Muita agitação e problemas para resolver que se nos deparam no nosso quotidiano, de solicitações várias, deixam-nos desprovidos de tempo para nós.
É nesses momentos que necessitamos de parar para reflectir, sob pena de arrastarmos situações que, nos podem levar a tomar resoluções precipitadas.
Fazer uma ligeira introspecção, se possível, num sítio calmo e liberto de movimento, é para mim o ideal e, depois não ficar muito tempo nesse estádio e partir para a acção.
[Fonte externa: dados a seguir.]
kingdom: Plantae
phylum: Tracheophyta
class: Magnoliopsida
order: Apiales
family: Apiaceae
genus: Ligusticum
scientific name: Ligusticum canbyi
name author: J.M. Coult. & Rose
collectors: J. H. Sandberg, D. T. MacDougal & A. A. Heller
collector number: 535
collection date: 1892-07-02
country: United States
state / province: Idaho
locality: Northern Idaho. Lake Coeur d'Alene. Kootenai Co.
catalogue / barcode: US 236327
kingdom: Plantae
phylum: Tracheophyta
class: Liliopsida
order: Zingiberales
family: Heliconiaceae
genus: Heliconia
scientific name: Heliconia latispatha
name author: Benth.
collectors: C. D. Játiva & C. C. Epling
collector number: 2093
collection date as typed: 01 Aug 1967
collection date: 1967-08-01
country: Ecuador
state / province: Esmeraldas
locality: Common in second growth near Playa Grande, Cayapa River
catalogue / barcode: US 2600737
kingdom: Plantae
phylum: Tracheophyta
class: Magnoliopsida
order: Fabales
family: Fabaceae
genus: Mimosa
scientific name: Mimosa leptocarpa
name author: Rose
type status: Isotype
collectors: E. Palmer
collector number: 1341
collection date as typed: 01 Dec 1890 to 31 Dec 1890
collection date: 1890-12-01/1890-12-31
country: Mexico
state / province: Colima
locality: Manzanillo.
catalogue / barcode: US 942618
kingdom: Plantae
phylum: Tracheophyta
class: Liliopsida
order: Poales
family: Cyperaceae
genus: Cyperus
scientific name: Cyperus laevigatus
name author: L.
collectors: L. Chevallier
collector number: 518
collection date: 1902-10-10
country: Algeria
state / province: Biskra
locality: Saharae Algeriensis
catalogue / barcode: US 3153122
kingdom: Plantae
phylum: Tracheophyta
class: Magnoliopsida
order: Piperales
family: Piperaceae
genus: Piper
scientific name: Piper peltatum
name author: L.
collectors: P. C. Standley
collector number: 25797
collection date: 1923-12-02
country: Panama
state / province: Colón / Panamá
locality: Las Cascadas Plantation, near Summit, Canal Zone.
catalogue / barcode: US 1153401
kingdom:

Naquela manhã de sol assaltou-me o desejo de passar pelo Convento do Varatojo. Tenho boas recordações dos momentos de meditação, do grupo de oração, orientado pelo padre franciscano Simões e alguns noviços. Esses encontros de oração, na capela ou numa das salas do convento, traziam-nos paz de espírito e ajudavam-nos a suportar a carga que carregávamos aos ombros depois de uma semana de trabalho e lutas.
Havia partilha e acompanhamento que naquele lugar tão calmo, à sombra do convento, nos trazia de volta à serenidade.
Digamos que íamos beber à fonte .
O convento do Varatojo foi edificado no reinado de D. Afonso V, para cumprimento da promessa feita a Santo António, na sequência do seu pedido de auxílio para as campanhas do norte de África.
Foi o próprio monarca que lançou a primeira pedra com a presença dos elementos do clero, nobreza e povo.
No início, o Convento foi entregue à Ordem dos Frades Menores ou Franciscanos que na actualidade ainda se mantém.
Foi classificado como Monumento Nacional desde 23 de Junho de 1910.
A Capela de Nossa Senhora do Sobreiro construída em 1977, encontra-se à entrada do lado esquerdo e já no átrio.
É adornada com talha dourada e mármores.
A entrada da Igreja tem um pórtico ogival e o tecto mudéjar.
Na Igreja de uma só nave e sem transepto, encontramos as paredes revestidas com azulejos do século XVIII.
A arquitectura apresenta os estilos gótico, maneirista e barroco.
A Capela-mor, rica em talha dourada tem um lambril de azulejos com cenas da vida de Santo António.
O claustro do convento em tipo gótico apresenta dois andares com arcadas ogivais por onde as glicínias trepam floridas, na Primavera.
Segundo a tradição, D. Afonso V assomava à janela dos seus aposentos para falar aos pobres e distribuía-lhes esmolas.
O convento tem uma grande mata por onde se pode passear para descansar o olhar e a mente.
Respirando o ar puro, sente-se o perfume das árvores e das flores.
Foi neste Convento que em 1995 foram celebradas as minhas Bodas de Prata pelo Padre Azevedo e, em 2003, realizou-se o Baptizado do meu neto Lourenço. Também na Igreja foi celebrada a Missa de Acção de Graças do 9º Aniversário da AUTITV seguido do almoço piquenique na mata. Contámos com a presença da Vereadora da Cultura Drª Ana Umbelino.